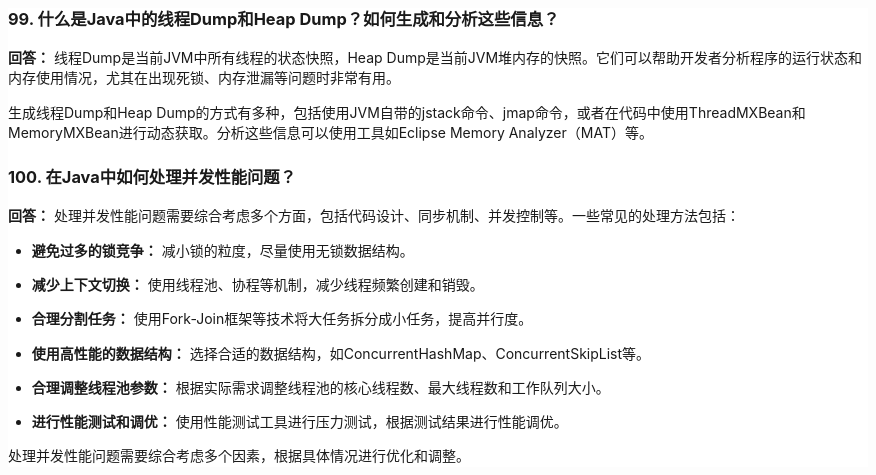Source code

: ### 99. **什么是Java中的线程Dump和Heap Dump？如何生成和分析这些信息？**

**回答：** 线程Dump是当前JVM中所有线程的状态快照，Heap Dump是当前JVM堆内存的快照。它们可以帮助开发者分析程序的运行状态和内存使用情况，尤其在出现死锁、内存泄漏等问题时非常有用。

生成线程Dump和Heap Dump的方式有多种，包括使用JVM自带的jstack命令、jmap命令，或者在代码中使用ThreadMXBean和MemoryMXBean进行动态获取。分析这些信息可以使用工具如Eclipse Memory Analyzer（MAT）等。

### 100. **在Java中如何处理并发性能问题？**

**回答：** 处理并发性能问题需要综合考虑多个方面，包括代码设计、同步机制、并发控制等。一些常见的处理方法包括：

- **避免过多的锁竞争：** 减小锁的粒度，尽量使用无锁数据结构。

- **减少上下文切换：** 使用线程池、协程等机制，减少线程频繁创建和销毁。

- **合理分割任务：** 使用Fork-Join框架等技术将大任务拆分成小任务，提高并行度。

- **使用高性能的数据结构：** 选择合适的数据结构，如ConcurrentHashMap、ConcurrentSkipList等。

- **合理调整线程池参数：** 根据实际需求调整线程池的核心线程数、最大线程数和工作队列大小。

- **进行性能测试和调优：** 使用性能测试工具进行压力测试，根据测试结果进行性能调优。

处理并发性能问题需要综合考虑多个因素，根据具体情况进行优化和调整。
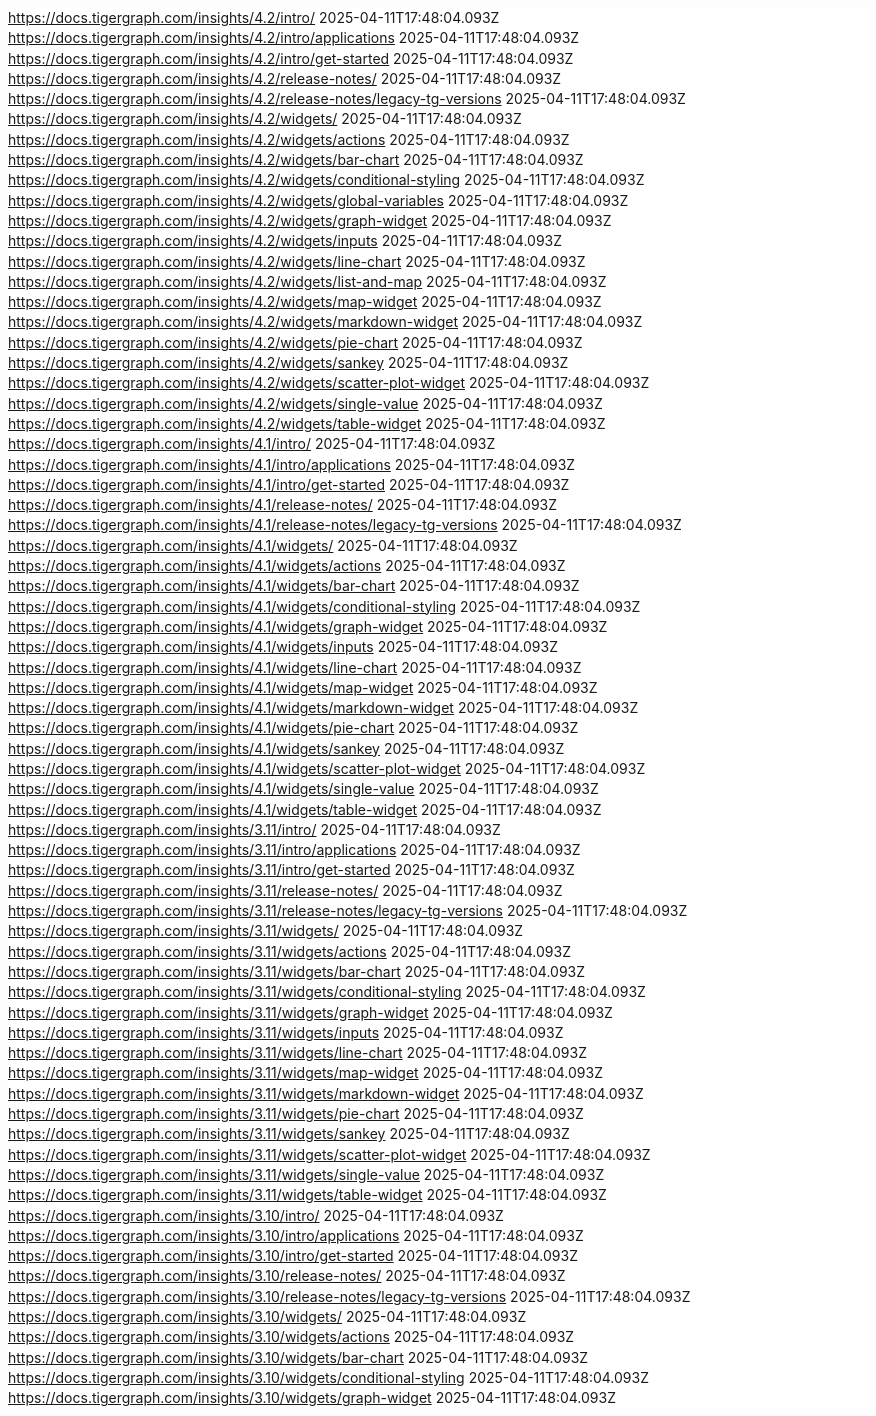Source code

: https://docs.tigergraph.com/insights/4.2/intro/ 2025-04-11T17:48:04.093Z https://docs.tigergraph.com/insights/4.2/intro/applications 2025-04-11T17:48:04.093Z https://docs.tigergraph.com/insights/4.2/intro/get-started 2025-04-11T17:48:04.093Z https://docs.tigergraph.com/insights/4.2/release-notes/ 2025-04-11T17:48:04.093Z https://docs.tigergraph.com/insights/4.2/release-notes/legacy-tg-versions 2025-04-11T17:48:04.093Z https://docs.tigergraph.com/insights/4.2/widgets/ 2025-04-11T17:48:04.093Z https://docs.tigergraph.com/insights/4.2/widgets/actions 2025-04-11T17:48:04.093Z https://docs.tigergraph.com/insights/4.2/widgets/bar-chart 2025-04-11T17:48:04.093Z https://docs.tigergraph.com/insights/4.2/widgets/conditional-styling 2025-04-11T17:48:04.093Z https://docs.tigergraph.com/insights/4.2/widgets/global-variables 2025-04-11T17:48:04.093Z https://docs.tigergraph.com/insights/4.2/widgets/graph-widget 2025-04-11T17:48:04.093Z https://docs.tigergraph.com/insights/4.2/widgets/inputs 2025-04-11T17:48:04.093Z https://docs.tigergraph.com/insights/4.2/widgets/line-chart 2025-04-11T17:48:04.093Z https://docs.tigergraph.com/insights/4.2/widgets/list-and-map 2025-04-11T17:48:04.093Z https://docs.tigergraph.com/insights/4.2/widgets/map-widget 2025-04-11T17:48:04.093Z https://docs.tigergraph.com/insights/4.2/widgets/markdown-widget 2025-04-11T17:48:04.093Z https://docs.tigergraph.com/insights/4.2/widgets/pie-chart 2025-04-11T17:48:04.093Z https://docs.tigergraph.com/insights/4.2/widgets/sankey 2025-04-11T17:48:04.093Z https://docs.tigergraph.com/insights/4.2/widgets/scatter-plot-widget 2025-04-11T17:48:04.093Z https://docs.tigergraph.com/insights/4.2/widgets/single-value 2025-04-11T17:48:04.093Z https://docs.tigergraph.com/insights/4.2/widgets/table-widget 2025-04-11T17:48:04.093Z https://docs.tigergraph.com/insights/4.1/intro/ 2025-04-11T17:48:04.093Z https://docs.tigergraph.com/insights/4.1/intro/applications 2025-04-11T17:48:04.093Z https://docs.tigergraph.com/insights/4.1/intro/get-started 2025-04-11T17:48:04.093Z https://docs.tigergraph.com/insights/4.1/release-notes/ 2025-04-11T17:48:04.093Z https://docs.tigergraph.com/insights/4.1/release-notes/legacy-tg-versions 2025-04-11T17:48:04.093Z https://docs.tigergraph.com/insights/4.1/widgets/ 2025-04-11T17:48:04.093Z https://docs.tigergraph.com/insights/4.1/widgets/actions 2025-04-11T17:48:04.093Z https://docs.tigergraph.com/insights/4.1/widgets/bar-chart 2025-04-11T17:48:04.093Z https://docs.tigergraph.com/insights/4.1/widgets/conditional-styling 2025-04-11T17:48:04.093Z https://docs.tigergraph.com/insights/4.1/widgets/graph-widget 2025-04-11T17:48:04.093Z https://docs.tigergraph.com/insights/4.1/widgets/inputs 2025-04-11T17:48:04.093Z https://docs.tigergraph.com/insights/4.1/widgets/line-chart 2025-04-11T17:48:04.093Z https://docs.tigergraph.com/insights/4.1/widgets/map-widget 2025-04-11T17:48:04.093Z https://docs.tigergraph.com/insights/4.1/widgets/markdown-widget 2025-04-11T17:48:04.093Z https://docs.tigergraph.com/insights/4.1/widgets/pie-chart 2025-04-11T17:48:04.093Z https://docs.tigergraph.com/insights/4.1/widgets/sankey 2025-04-11T17:48:04.093Z https://docs.tigergraph.com/insights/4.1/widgets/scatter-plot-widget 2025-04-11T17:48:04.093Z https://docs.tigergraph.com/insights/4.1/widgets/single-value 2025-04-11T17:48:04.093Z https://docs.tigergraph.com/insights/4.1/widgets/table-widget 2025-04-11T17:48:04.093Z https://docs.tigergraph.com/insights/3.11/intro/ 2025-04-11T17:48:04.093Z https://docs.tigergraph.com/insights/3.11/intro/applications 2025-04-11T17:48:04.093Z https://docs.tigergraph.com/insights/3.11/intro/get-started 2025-04-11T17:48:04.093Z https://docs.tigergraph.com/insights/3.11/release-notes/ 2025-04-11T17:48:04.093Z https://docs.tigergraph.com/insights/3.11/release-notes/legacy-tg-versions 2025-04-11T17:48:04.093Z https://docs.tigergraph.com/insights/3.11/widgets/ 2025-04-11T17:48:04.093Z https://docs.tigergraph.com/insights/3.11/widgets/actions 2025-04-11T17:48:04.093Z https://docs.tigergraph.com/insights/3.11/widgets/bar-chart 2025-04-11T17:48:04.093Z https://docs.tigergraph.com/insights/3.11/widgets/conditional-styling 2025-04-11T17:48:04.093Z https://docs.tigergraph.com/insights/3.11/widgets/graph-widget 2025-04-11T17:48:04.093Z https://docs.tigergraph.com/insights/3.11/widgets/inputs 2025-04-11T17:48:04.093Z https://docs.tigergraph.com/insights/3.11/widgets/line-chart 2025-04-11T17:48:04.093Z https://docs.tigergraph.com/insights/3.11/widgets/map-widget 2025-04-11T17:48:04.093Z https://docs.tigergraph.com/insights/3.11/widgets/markdown-widget 2025-04-11T17:48:04.093Z https://docs.tigergraph.com/insights/3.11/widgets/pie-chart 2025-04-11T17:48:04.093Z https://docs.tigergraph.com/insights/3.11/widgets/sankey 2025-04-11T17:48:04.093Z https://docs.tigergraph.com/insights/3.11/widgets/scatter-plot-widget 2025-04-11T17:48:04.093Z https://docs.tigergraph.com/insights/3.11/widgets/single-value 2025-04-11T17:48:04.093Z https://docs.tigergraph.com/insights/3.11/widgets/table-widget 2025-04-11T17:48:04.093Z https://docs.tigergraph.com/insights/3.10/intro/ 2025-04-11T17:48:04.093Z https://docs.tigergraph.com/insights/3.10/intro/applications 2025-04-11T17:48:04.093Z https://docs.tigergraph.com/insights/3.10/intro/get-started 2025-04-11T17:48:04.093Z https://docs.tigergraph.com/insights/3.10/release-notes/ 2025-04-11T17:48:04.093Z https://docs.tigergraph.com/insights/3.10/release-notes/legacy-tg-versions 2025-04-11T17:48:04.093Z https://docs.tigergraph.com/insights/3.10/widgets/ 2025-04-11T17:48:04.093Z https://docs.tigergraph.com/insights/3.10/widgets/actions 2025-04-11T17:48:04.093Z https://docs.tigergraph.com/insights/3.10/widgets/bar-chart 2025-04-11T17:48:04.093Z https://docs.tigergraph.com/insights/3.10/widgets/conditional-styling 2025-04-11T17:48:04.093Z https://docs.tigergraph.com/insights/3.10/widgets/graph-widget 2025-04-11T17:48:04.093Z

+---+

_Goal of the exercise_:
If a picture appears among the records, leave it out, and otherwise reproduce exactly every line from the first line through the one with "- **合理调整线程池参数：** 根据实际需求调整线程池的核心线程数、最大线程数和工作队列大小。", both included.

_Output below_:
Source code

: ### 99. **什么是Java中的线程Dump和Heap Dump？如何生成和分析这些信息？**

**回答：** 线程Dump是当前JVM中所有线程的状态快照，Heap Dump是当前JVM堆内存的快照。它们可以帮助开发者分析程序的运行状态和内存使用情况，尤其在出现死锁、内存泄漏等问题时非常有用。

生成线程Dump和Heap Dump的方式有多种，包括使用JVM自带的jstack命令、jmap命令，或者在代码中使用ThreadMXBean和MemoryMXBean进行动态获取。分析这些信息可以使用工具如Eclipse Memory Analyzer（MAT）等。

### 100. **在Java中如何处理并发性能问题？**

**回答：** 处理并发性能问题需要综合考虑多个方面，包括代码设计、同步机制、并发控制等。一些常见的处理方法包括：

- **避免过多的锁竞争：** 减小锁的粒度，尽量使用无锁数据结构。

- **减少上下文切换：** 使用线程池、协程等机制，减少线程频繁创建和销毁。

- **合理分割任务：** 使用Fork-Join框架等技术将大任务拆分成小任务，提高并行度。

- **使用高性能的数据结构：** 选择合适的数据结构，如ConcurrentHashMap、ConcurrentSkipList等。

- **合理调整线程池参数：** 根据实际需求调整线程池的核心线程数、最大线程数和工作队列大小。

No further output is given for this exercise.